Хунта в Кастел-у-Бранку[199]
Хунта, иначе – объединение, – наипрекраснейшая вещь на свете, в особенности когда речь идет об единении тварей божиих. Члены хунты могут ничего не делать, возможно также, что им и делать-то нечего, и все же хунта вещь до крайности необходимая; так что стоит где-нибудь зародиться какой-нибудь группке, как к ней сейчас же пристраивают хунту, все равно как к ребенку кормилицу, и не успеет эта группка глазом моргнуть, как она уже обросла хунтой, и польза ей от этого немалая. Итак, хунта является сплошь и рядом как бы предвозвестником группировки, и подобного рода хунты обычно слоняются у нас по дорогам на положении преследующих или преследуемых, если только не отправляются подышать воздухом за границу или не улепетывают во все лопатки, ибо с хунтами всякое приключается.
Нас интересует в настоящее время хунта, обосновавшаяся в Кастел-у-Бранку. В городке этом дело, видимо, клонилось к ночи и горизонт начал уже темнеть, когда в те края удосужился пробраться испанец из числа продувных малых доброго старого времени, то есть людей, чрезвычайно и даже полностью равнодушных к правительству и выражавшихся обычно так: кто-нибудь мною все равно должен управлять, так не все ли равно, кто именно.

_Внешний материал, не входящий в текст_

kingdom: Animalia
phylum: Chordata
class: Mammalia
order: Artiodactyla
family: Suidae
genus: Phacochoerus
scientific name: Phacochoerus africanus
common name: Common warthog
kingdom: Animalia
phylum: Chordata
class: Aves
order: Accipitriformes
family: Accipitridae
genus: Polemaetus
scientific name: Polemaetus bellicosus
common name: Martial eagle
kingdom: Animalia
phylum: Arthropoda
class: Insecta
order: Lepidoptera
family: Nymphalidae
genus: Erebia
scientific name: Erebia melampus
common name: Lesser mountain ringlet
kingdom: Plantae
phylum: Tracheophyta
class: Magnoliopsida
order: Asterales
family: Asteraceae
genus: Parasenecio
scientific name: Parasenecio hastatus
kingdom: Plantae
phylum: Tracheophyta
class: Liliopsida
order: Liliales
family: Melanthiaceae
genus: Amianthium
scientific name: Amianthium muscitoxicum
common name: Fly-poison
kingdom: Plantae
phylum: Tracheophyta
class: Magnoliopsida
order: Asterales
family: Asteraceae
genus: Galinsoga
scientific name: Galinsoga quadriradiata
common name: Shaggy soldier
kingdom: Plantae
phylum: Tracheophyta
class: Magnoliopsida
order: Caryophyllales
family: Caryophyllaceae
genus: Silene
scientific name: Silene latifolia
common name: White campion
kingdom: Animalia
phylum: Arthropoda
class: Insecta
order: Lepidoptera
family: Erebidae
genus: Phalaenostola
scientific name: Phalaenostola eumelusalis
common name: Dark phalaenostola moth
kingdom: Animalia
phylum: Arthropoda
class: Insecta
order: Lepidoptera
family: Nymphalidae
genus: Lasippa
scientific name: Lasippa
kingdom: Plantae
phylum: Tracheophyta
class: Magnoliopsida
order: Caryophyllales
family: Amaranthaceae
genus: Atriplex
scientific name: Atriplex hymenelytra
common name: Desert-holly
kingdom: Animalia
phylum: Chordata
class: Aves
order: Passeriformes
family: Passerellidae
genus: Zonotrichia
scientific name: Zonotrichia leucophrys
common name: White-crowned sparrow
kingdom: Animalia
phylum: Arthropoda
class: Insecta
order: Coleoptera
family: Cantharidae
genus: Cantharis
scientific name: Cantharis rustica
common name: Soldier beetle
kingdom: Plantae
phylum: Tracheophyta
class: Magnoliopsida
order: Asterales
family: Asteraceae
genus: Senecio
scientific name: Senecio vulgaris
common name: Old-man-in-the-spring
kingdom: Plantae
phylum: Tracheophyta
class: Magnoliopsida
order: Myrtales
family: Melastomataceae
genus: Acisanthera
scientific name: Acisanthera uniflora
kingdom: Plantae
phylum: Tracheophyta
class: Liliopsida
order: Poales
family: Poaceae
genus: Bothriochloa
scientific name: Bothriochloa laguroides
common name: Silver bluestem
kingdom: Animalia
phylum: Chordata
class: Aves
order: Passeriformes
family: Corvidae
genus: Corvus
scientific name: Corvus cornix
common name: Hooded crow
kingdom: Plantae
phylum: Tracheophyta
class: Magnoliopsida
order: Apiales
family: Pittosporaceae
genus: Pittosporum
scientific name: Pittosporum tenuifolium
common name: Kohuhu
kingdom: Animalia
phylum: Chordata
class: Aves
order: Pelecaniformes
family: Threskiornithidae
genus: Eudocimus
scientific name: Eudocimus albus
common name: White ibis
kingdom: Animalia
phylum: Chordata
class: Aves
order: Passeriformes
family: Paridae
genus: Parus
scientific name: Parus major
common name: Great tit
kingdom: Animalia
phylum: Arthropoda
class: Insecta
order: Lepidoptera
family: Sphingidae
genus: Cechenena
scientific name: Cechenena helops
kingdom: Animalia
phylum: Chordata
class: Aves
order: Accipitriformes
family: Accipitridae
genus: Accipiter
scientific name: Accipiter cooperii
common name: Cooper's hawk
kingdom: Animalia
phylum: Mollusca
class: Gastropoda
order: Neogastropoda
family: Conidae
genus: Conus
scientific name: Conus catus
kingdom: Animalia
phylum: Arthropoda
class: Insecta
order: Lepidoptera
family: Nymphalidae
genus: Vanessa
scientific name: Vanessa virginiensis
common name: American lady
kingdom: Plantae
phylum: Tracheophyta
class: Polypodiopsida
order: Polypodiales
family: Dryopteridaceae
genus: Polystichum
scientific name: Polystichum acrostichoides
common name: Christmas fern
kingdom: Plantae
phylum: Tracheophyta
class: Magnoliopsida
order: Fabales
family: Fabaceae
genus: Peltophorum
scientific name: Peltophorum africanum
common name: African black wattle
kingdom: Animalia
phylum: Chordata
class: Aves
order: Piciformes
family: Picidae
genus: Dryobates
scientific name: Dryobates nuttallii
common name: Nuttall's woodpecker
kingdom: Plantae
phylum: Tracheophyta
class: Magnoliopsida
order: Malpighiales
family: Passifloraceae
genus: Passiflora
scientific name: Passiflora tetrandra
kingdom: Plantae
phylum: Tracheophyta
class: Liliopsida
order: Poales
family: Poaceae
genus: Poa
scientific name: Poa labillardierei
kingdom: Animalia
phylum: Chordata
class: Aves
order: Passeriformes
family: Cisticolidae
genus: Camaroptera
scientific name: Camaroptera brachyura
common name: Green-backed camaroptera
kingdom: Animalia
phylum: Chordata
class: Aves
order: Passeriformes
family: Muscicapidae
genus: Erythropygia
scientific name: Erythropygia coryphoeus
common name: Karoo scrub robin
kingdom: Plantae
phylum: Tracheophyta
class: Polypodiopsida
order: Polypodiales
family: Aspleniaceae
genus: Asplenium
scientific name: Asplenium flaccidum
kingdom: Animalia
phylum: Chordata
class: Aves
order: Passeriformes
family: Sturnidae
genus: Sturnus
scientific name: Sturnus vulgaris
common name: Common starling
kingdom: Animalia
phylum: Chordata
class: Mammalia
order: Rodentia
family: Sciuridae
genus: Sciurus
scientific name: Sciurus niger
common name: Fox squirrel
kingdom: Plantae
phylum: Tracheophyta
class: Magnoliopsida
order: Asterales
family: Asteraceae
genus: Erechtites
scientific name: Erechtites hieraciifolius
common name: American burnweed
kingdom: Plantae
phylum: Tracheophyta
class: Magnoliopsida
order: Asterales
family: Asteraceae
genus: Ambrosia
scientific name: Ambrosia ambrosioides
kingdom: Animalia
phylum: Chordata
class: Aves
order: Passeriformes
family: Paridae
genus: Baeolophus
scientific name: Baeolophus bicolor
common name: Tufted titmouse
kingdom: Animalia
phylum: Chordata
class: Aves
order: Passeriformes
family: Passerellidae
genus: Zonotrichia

За каким таким делом направлялся в Кастел-у-Бранку наш испанец, сейчас трудно выяснить. Достаточно будет сказать, что он направлялся и ужо подходил к месту, как вдруг на самой середине дороги его остановил какой-то португалец, обладавший свирепым голосом и страшным лицом.
– Кастилец, – спросил он, – вы не из подданных ли его величества императора Карла Пятого? Вы ведь идете из Кастилии?
Кастилец наш, разбиравшийся в галисийском наречии едва ли лучше, чем в пороках правительств, спокойным голосом и с невозмутимым видом ответил:
– Чей я подданный, не знаю, да и знать мне это не к спеху: я иду по своим делам; я королей не свергаю, я их и не назначаю;[200] кто пустился в путь, о других делах забудь.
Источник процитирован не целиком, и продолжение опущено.